ウォルト・ディズニーは6月20日、米21世紀フォックスに新たな買収提案を行なった。ディズニーは現金と株式を組み合わせ、フォックスの映画・テレビ事業の大半を713億ドル(約7兆8000億円)で買収したい意向だ。

一方でディズニーに対抗する形でコムキャストもフォックスに650億ドルで買収提案を行なっており、金額面のみで見ればディズニーが有利なように見える。しかし、ここで注目すべきは、現状でフォックスとディズニー、コムキャストの3社が共同で支配権を握る「Hulu」の“親権争い”だ。

今後、米政府が独占禁止法への抵触の懸念から、フォックスにHuluの持ち株の譲渡を禁止したならば、今回の買収は流れる可能性もある。Huluの株主構成は現在、ディズニーとフォックス、コムキャストが30%を均等に保有している状況だ(残りの10%はAT&T)。つまり、フォックスの持ち株30%を入手し、60%を獲得した陣営が今後のHuluの支配権を握ることになる。

ストリーミング分野で拡大を狙うディズニーとコムキャストにとって、Huluはぜひとも傘下に収めたい企業だ。ディズニーは2019年に自社のストリーミング事業を立ち上げ、ネットフリックスに対抗しようとしている。コムキャストも苦戦中のストリーミング事業「Watchable」を立て直したい考えだ。
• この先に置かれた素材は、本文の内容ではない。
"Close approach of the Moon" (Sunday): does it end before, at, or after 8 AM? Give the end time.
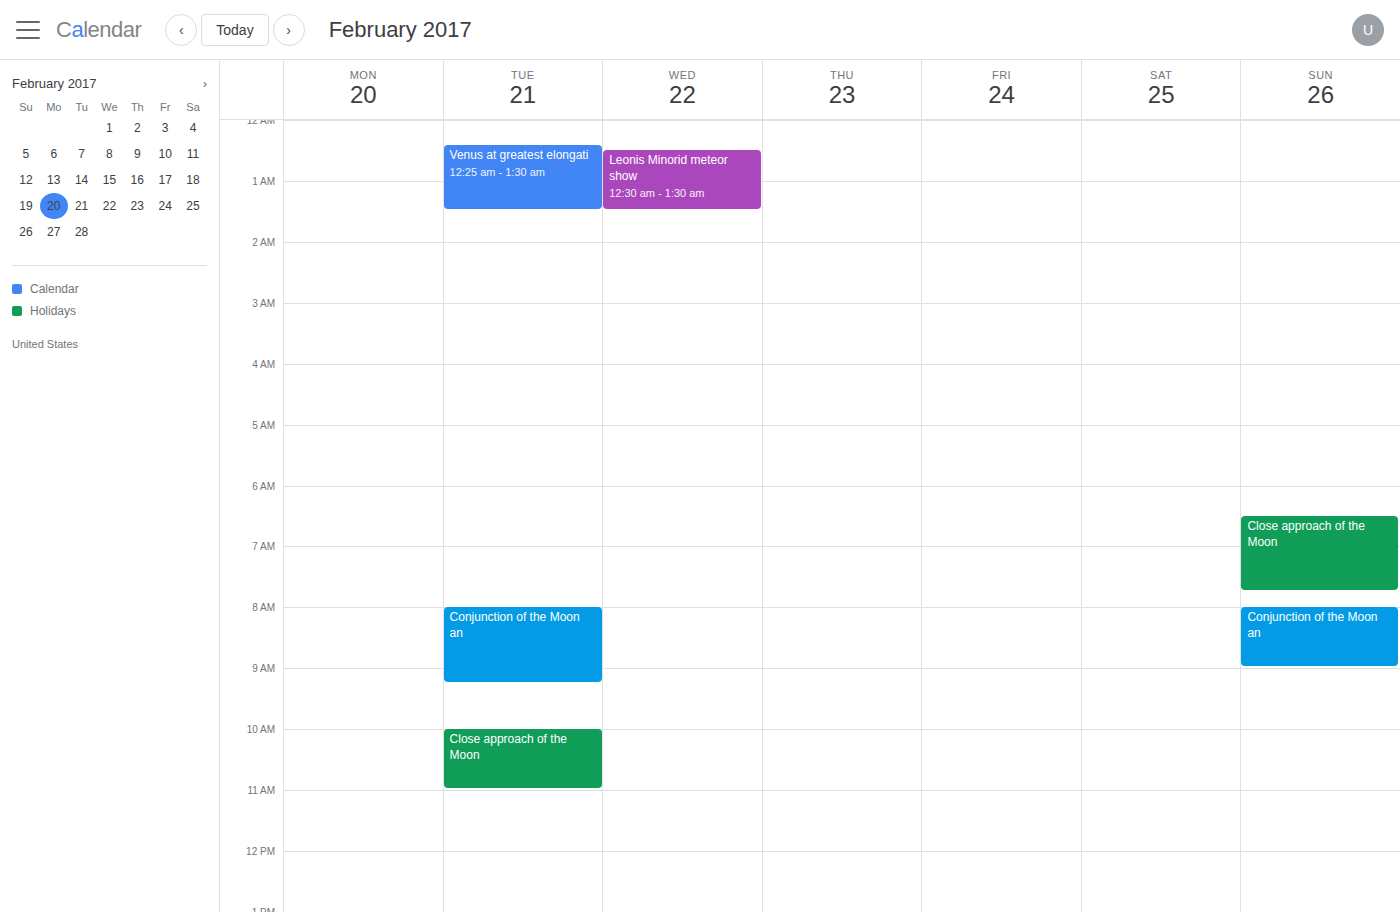
7:45 AM -- before 8 AM, 15 minutes above the 8 AM line.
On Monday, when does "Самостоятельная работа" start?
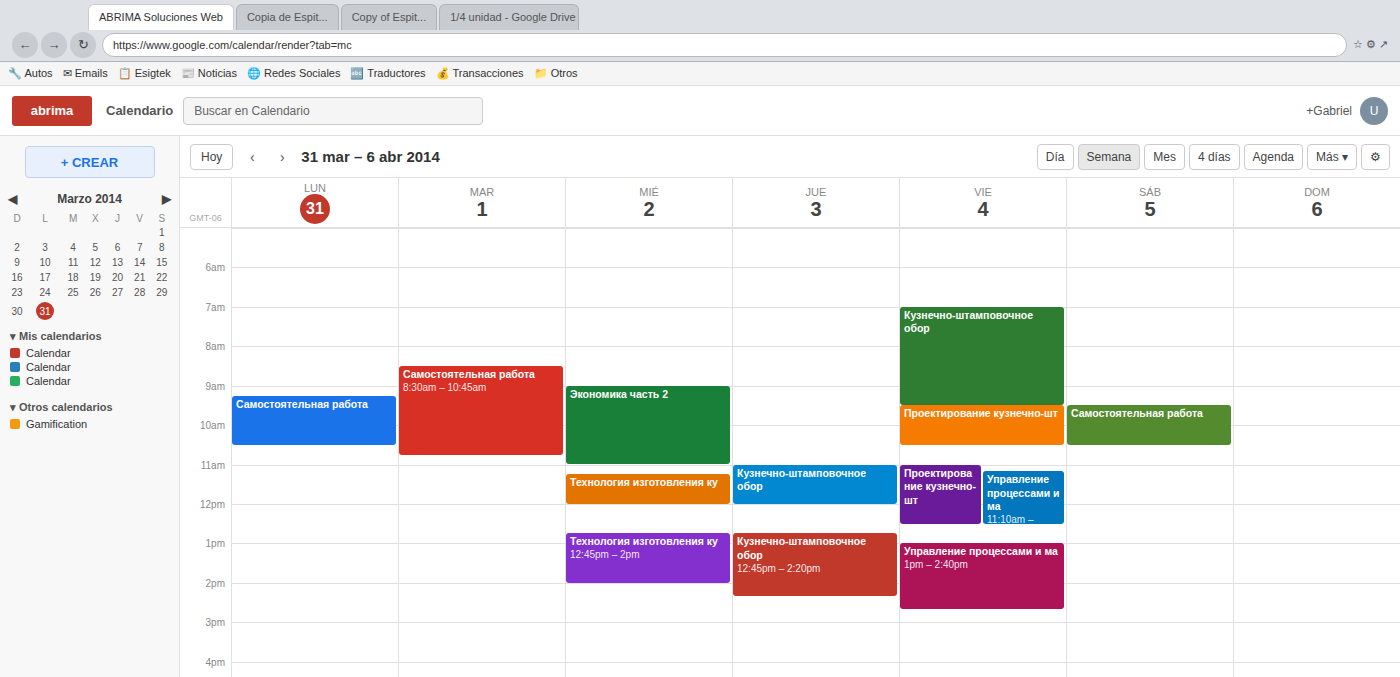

ただし、収益面を考えるとHuluへの投資は安全な賭けではない。Huluはオリジナルコンテンツへの投資がかさみ、昨年は10億ドルの損失を出したと伝えられる。しかし、Huluが製作した「ハンドメイズ・テイル/侍女の物語」は昨年のエミー賞5部門を受賞し、国内外で高い評価を得た。他にも「The Looming Tower」などの人気ドラマを次々と送り出している。

また、月額40ドルでTVチャンネルを視聴できるHuluの「ライブTV」は80万人の会員を獲得しており、今後のさらなる会員数増も期待できる。調査企業「UBS」はTVストリーミング市場におけるHuluのシェアが、現状の13%から2022年には19%に伸びると試算している。一方でベライゾンも年内にHuluと提携を結びたい意向を明らかにしている。